You so rarely get a voice in that lower register these days. Gregory Porter's something else.
That metaphysic that Ceravolo worked through in his later poems - thinking about his body and its place and the thing doing the thinking too. An odd solace there. I'm very glad there was a Joe Ceravolo.
Hold it right there, old fellow. You are blaming the wrong victim. Jesus was the rat in his father's garden. Rats are sweeties. Once before being crippled by the traffic, when still able to travel the streets, I had the acquaintance of a woman of the street who kept a moveable rat hotel, or perhaps dormitory would be the better word, in a three-tiered shopping cart, with food and water stations on each tier, a carefully monitored diet arranged in full consideration of food groups, and a cloth draped over everything, tough gal, sweet ratties; month or two later, bumped into again, enquired after ratties, she shrugged, They ran off when I was sleeping. No longer here, ergo gone. Street epistemology. But his father pardoned him by squeezing him so tightly against his chest that all the breath went right out of him. And that's why we have climate change, all these crazy restless winds. I'm sure you've noticed. You're just so much better than I am, when it comes to not letting the traffic get to you.
Duncan,
Please forgive the old coot's ravings. It takes hours for the googlies to take pity on the old bugger and put up a comment; in these twilight hours of Blogger it's all boats lowered all the time, it seems; and in this case 'twas not merely any comment, but a comment from a gentleman.
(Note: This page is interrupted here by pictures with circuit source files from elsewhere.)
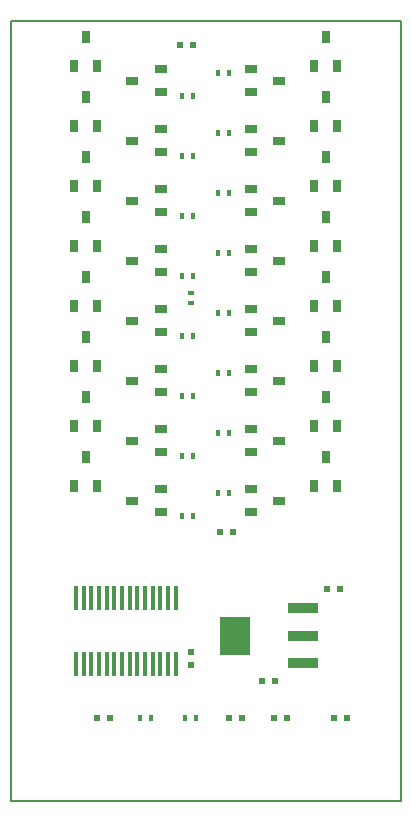
<source format=gbr>
G04 #@! TF.FileFunction,Paste,Top*
%FSLAX46Y46*%
G04 Gerber Fmt 4.6, Leading zero omitted, Abs format (unit mm)*
G04 Created by KiCad (PCBNEW 4.0.3+e1-6302~38~ubuntu14.04.1-stable) date Fri Aug 19 16:23:58 2016*
%MOMM*%
%LPD*%
G01*
G04 APERTURE LIST*
%ADD10C,0.100000*%
%ADD11C,0.150000*%
%ADD12R,0.400000X0.600000*%
%ADD13R,0.300000X2.000000*%
%ADD14R,0.800000X1.000000*%
%ADD15R,0.600000X0.500000*%
%ADD16R,0.500000X0.600000*%
%ADD17R,2.500000X3.300000*%
%ADD18R,2.500000X0.950000*%
%ADD19R,1.000000X0.800000*%
%ADD20R,0.600000X0.400000*%
G04 APERTURE END LIST*
D10*
D11*
X153670000Y-71120000D02*
X186690000Y-71120000D01*
X153670000Y-137160000D02*
X186690000Y-137160000D01*
X153670000Y-137160000D02*
X153670000Y-71120000D01*
X186690000Y-71120000D02*
X186690000Y-137160000D01*
D12*
X171254000Y-90805000D03*
X172154000Y-90805000D03*
D13*
X167640000Y-120015000D03*
X166990000Y-120015000D03*
X166340000Y-120015000D03*
X165690000Y-120015000D03*
X165040000Y-120015000D03*
X164390000Y-120015000D03*
X163740000Y-120015000D03*
X163090000Y-120015000D03*
X162440000Y-120015000D03*
X161790000Y-120015000D03*
X161140000Y-120015000D03*
X160490000Y-120015000D03*
X159840000Y-120015000D03*
X159190000Y-120015000D03*
X159190000Y-125615000D03*
X159840000Y-125615000D03*
X160490000Y-125615000D03*
X161140000Y-125615000D03*
X161790000Y-125615000D03*
X162440000Y-125615000D03*
X163090000Y-125615000D03*
X163740000Y-125615000D03*
X164390000Y-125615000D03*
X165040000Y-125615000D03*
X165690000Y-125615000D03*
X166340000Y-125615000D03*
X166990000Y-125615000D03*
X167640000Y-125615000D03*
D14*
X159070000Y-80010000D03*
X160020000Y-77610000D03*
X160970000Y-80010000D03*
D12*
X169106000Y-82550000D03*
X168206000Y-82550000D03*
D15*
X169079000Y-73152000D03*
X167979000Y-73152000D03*
D16*
X168910000Y-125645000D03*
X168910000Y-124545000D03*
D15*
X180425000Y-119253000D03*
X181525000Y-119253000D03*
X174964000Y-127000000D03*
X176064000Y-127000000D03*
D12*
X169106000Y-77470000D03*
X168206000Y-77470000D03*
X171254000Y-75565000D03*
X172154000Y-75565000D03*
X171254000Y-80645000D03*
X172154000Y-80645000D03*
X169106000Y-87630000D03*
X168206000Y-87630000D03*
X171254000Y-85725000D03*
X172154000Y-85725000D03*
X169106000Y-92710000D03*
X168206000Y-92710000D03*
X169106000Y-97790000D03*
X168206000Y-97790000D03*
X171254000Y-95885000D03*
X172154000Y-95885000D03*
X169106000Y-102870000D03*
X168206000Y-102870000D03*
X171254000Y-100965000D03*
X172154000Y-100965000D03*
X169106000Y-107950000D03*
X168206000Y-107950000D03*
X171254000Y-106045000D03*
X172154000Y-106045000D03*
X169106000Y-113030000D03*
X168206000Y-113030000D03*
X171254000Y-111125000D03*
X172154000Y-111125000D03*
X168460000Y-130175000D03*
X169360000Y-130175000D03*
D17*
X172635000Y-123190000D03*
D18*
X178435000Y-123190000D03*
X178435000Y-120890000D03*
X178435000Y-125490000D03*
D14*
X159070000Y-74930000D03*
X160020000Y-72530000D03*
X160970000Y-74930000D03*
X179390000Y-74930000D03*
X180340000Y-72530000D03*
X181290000Y-74930000D03*
X159070000Y-85090000D03*
X160020000Y-82690000D03*
X160970000Y-85090000D03*
X179390000Y-85090000D03*
X180340000Y-82690000D03*
X181290000Y-85090000D03*
X159070000Y-90170000D03*
X160020000Y-87770000D03*
X160970000Y-90170000D03*
X179390000Y-90170000D03*
X180340000Y-87770000D03*
X181290000Y-90170000D03*
X159070000Y-95250000D03*
X160020000Y-92850000D03*
X160970000Y-95250000D03*
X179390000Y-95250000D03*
X180340000Y-92850000D03*
X181290000Y-95250000D03*
X159070000Y-100330000D03*
X160020000Y-97930000D03*
X160970000Y-100330000D03*
X179390000Y-100330000D03*
X180340000Y-97930000D03*
X181290000Y-100330000D03*
X159070000Y-105410000D03*
X160020000Y-103010000D03*
X160970000Y-105410000D03*
X159070000Y-110490000D03*
X160020000Y-108090000D03*
X160970000Y-110490000D03*
X179390000Y-110490000D03*
X180340000Y-108090000D03*
X181290000Y-110490000D03*
D19*
X166370000Y-77150000D03*
X163970000Y-76200000D03*
X166370000Y-75250000D03*
X173990000Y-75250000D03*
X176390000Y-76200000D03*
X173990000Y-77150000D03*
X166370000Y-82230000D03*
X163970000Y-81280000D03*
X166370000Y-80330000D03*
X173990000Y-80330000D03*
X176390000Y-81280000D03*
X173990000Y-82230000D03*
X166370000Y-87310000D03*
X163970000Y-86360000D03*
X166370000Y-85410000D03*
X173990000Y-85410000D03*
X176390000Y-86360000D03*
X173990000Y-87310000D03*
X166370000Y-92390000D03*
X163970000Y-91440000D03*
X166370000Y-90490000D03*
X173990000Y-90490000D03*
X176390000Y-91440000D03*
X173990000Y-92390000D03*
X166370000Y-97470000D03*
X163970000Y-96520000D03*
X166370000Y-95570000D03*
X173990000Y-95570000D03*
X176390000Y-96520000D03*
X173990000Y-97470000D03*
X166370000Y-102550000D03*
X163970000Y-101600000D03*
X166370000Y-100650000D03*
X173990000Y-100650000D03*
X176390000Y-101600000D03*
X173990000Y-102550000D03*
X166370000Y-107630000D03*
X163970000Y-106680000D03*
X166370000Y-105730000D03*
X173990000Y-105730000D03*
X176390000Y-106680000D03*
X173990000Y-107630000D03*
X166370000Y-112710000D03*
X163970000Y-111760000D03*
X166370000Y-110810000D03*
X173990000Y-110810000D03*
X176390000Y-111760000D03*
X173990000Y-112710000D03*
D15*
X162094000Y-130175000D03*
X160994000Y-130175000D03*
D14*
X179390000Y-80010000D03*
X180340000Y-77610000D03*
X181290000Y-80010000D03*
D15*
X172170000Y-130175000D03*
X173270000Y-130175000D03*
X182160000Y-130175000D03*
X181060000Y-130175000D03*
X175980000Y-130175000D03*
X177080000Y-130175000D03*
X171408000Y-114427000D03*
X172508000Y-114427000D03*
D14*
X179390000Y-105410000D03*
X180340000Y-103010000D03*
X181290000Y-105410000D03*
D12*
X165550000Y-130175000D03*
X164650000Y-130175000D03*
D20*
X168910000Y-95065000D03*
X168910000Y-94165000D03*
M02*

</source>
So... I had just now seen yours, and replied at typically raving length, but the googlies disappeared that, too, showing that their updated democratic application of chaos theory as psychological torture seems to be going quite well, thanks very much.
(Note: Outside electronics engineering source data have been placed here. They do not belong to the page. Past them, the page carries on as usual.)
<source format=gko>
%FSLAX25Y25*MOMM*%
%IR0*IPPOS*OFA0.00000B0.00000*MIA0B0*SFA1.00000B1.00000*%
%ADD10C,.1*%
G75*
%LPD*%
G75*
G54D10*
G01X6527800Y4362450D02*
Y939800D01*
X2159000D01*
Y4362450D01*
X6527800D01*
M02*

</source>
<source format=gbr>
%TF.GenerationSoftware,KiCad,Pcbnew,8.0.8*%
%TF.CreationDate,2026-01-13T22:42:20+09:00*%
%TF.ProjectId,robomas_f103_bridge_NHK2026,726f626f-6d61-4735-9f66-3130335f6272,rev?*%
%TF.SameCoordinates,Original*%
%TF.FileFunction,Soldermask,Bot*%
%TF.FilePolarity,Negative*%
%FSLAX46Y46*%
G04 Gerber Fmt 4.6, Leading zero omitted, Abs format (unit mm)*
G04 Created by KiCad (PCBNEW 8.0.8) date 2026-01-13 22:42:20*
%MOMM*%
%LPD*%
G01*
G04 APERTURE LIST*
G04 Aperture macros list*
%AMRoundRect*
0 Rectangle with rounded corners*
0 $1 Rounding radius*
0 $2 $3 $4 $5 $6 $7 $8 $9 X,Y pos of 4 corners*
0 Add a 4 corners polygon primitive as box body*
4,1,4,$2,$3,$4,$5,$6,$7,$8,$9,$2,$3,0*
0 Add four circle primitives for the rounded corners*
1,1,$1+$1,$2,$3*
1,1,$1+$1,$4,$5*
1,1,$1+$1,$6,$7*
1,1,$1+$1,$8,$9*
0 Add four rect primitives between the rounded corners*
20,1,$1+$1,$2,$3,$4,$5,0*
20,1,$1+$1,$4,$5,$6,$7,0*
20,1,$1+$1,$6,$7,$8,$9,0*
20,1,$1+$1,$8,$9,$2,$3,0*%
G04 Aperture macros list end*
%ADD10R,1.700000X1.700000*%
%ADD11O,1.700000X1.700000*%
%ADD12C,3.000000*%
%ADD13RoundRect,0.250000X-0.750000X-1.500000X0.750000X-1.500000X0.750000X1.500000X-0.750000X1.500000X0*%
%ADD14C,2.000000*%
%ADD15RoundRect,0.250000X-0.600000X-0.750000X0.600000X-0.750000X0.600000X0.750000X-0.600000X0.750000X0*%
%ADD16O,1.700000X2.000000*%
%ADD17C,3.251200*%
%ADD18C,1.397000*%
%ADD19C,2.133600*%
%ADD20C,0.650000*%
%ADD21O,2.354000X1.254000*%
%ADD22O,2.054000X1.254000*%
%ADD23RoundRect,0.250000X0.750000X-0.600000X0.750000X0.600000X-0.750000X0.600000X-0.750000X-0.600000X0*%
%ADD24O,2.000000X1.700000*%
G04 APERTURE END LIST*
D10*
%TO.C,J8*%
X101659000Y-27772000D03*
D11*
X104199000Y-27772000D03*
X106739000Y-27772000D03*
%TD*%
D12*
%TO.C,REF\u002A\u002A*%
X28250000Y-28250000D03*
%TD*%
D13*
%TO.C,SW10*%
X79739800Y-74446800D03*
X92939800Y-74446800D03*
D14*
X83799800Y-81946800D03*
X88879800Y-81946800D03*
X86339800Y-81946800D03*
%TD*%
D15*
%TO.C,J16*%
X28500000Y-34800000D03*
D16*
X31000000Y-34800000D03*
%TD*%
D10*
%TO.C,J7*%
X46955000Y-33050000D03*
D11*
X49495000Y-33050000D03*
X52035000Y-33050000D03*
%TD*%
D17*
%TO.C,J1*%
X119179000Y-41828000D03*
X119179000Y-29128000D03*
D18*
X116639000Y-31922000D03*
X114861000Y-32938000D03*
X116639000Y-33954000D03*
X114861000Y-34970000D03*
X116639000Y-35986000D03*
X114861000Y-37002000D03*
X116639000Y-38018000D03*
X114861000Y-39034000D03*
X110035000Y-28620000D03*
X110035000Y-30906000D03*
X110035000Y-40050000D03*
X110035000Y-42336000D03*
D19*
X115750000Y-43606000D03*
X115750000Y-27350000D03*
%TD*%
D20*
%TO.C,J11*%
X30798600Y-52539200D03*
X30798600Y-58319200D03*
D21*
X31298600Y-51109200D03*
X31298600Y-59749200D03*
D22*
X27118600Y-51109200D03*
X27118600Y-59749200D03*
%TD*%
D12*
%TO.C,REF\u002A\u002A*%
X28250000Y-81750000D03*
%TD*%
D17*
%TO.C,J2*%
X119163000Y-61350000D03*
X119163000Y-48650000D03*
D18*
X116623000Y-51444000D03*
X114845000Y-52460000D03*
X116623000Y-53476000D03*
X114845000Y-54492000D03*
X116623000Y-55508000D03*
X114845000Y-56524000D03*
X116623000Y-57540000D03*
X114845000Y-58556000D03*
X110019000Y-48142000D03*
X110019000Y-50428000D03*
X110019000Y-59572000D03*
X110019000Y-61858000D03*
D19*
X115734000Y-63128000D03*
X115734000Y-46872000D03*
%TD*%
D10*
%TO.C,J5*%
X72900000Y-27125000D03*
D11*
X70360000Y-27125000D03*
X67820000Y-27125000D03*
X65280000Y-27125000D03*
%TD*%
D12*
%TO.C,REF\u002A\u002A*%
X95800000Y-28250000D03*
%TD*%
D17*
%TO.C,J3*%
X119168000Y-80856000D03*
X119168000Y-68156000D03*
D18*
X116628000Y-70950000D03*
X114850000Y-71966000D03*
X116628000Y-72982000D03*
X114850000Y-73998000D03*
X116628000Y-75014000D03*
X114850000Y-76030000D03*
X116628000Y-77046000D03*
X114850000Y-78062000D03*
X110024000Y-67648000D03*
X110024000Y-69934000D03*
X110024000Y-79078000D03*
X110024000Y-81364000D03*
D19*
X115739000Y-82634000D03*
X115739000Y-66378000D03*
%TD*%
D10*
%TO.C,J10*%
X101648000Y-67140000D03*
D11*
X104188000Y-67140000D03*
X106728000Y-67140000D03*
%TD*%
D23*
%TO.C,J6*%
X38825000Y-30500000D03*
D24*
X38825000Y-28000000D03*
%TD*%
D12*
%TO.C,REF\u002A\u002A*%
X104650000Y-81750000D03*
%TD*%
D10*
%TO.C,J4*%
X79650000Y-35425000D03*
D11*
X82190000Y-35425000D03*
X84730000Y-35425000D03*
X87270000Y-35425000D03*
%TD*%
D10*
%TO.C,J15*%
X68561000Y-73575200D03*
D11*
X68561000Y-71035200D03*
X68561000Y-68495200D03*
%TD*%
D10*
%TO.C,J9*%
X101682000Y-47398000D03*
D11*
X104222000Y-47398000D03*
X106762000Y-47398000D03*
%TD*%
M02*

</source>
The Porter track has evidently been affecting me for some time now, I ought to learn to be showing it a bit more respect, then, for the very beautiful thing it is. Those pipes. And the look - almost a letdown to learn that it is a skin condition. (!) Anyway the facial aspect, that strangeness, deepens the total profound impression.
In another performance, evidently unseen by anybody - in fact and literally, nobody at all, since last time I lookt, maybe a year ago - that aspect is diminished by distance, and distance is good, though everyone's in the dark. Here he identifies the afflicted ones, and it turns out they are, as we had expected, of the street (or, it is hinted, of the audience).
Take me to the alley by Gregory Porter at Cobb Energy, 23 June 2017
Ceravolo's acknowledgement of the body defies descriptive terms like candid, frank, honest, open, to be replaced by awkward, embarrassed, sometimes even clumsy, but never confessional; the feeling is at most times, above all, real - and much to be grateful for, in that!
Without a life at some times and in some ways troubled, I can't imagine there being an interesting poetry, in "our" time. Not that the trouble itself is ever the production, more that it's always the source of tension, the spring of the energy.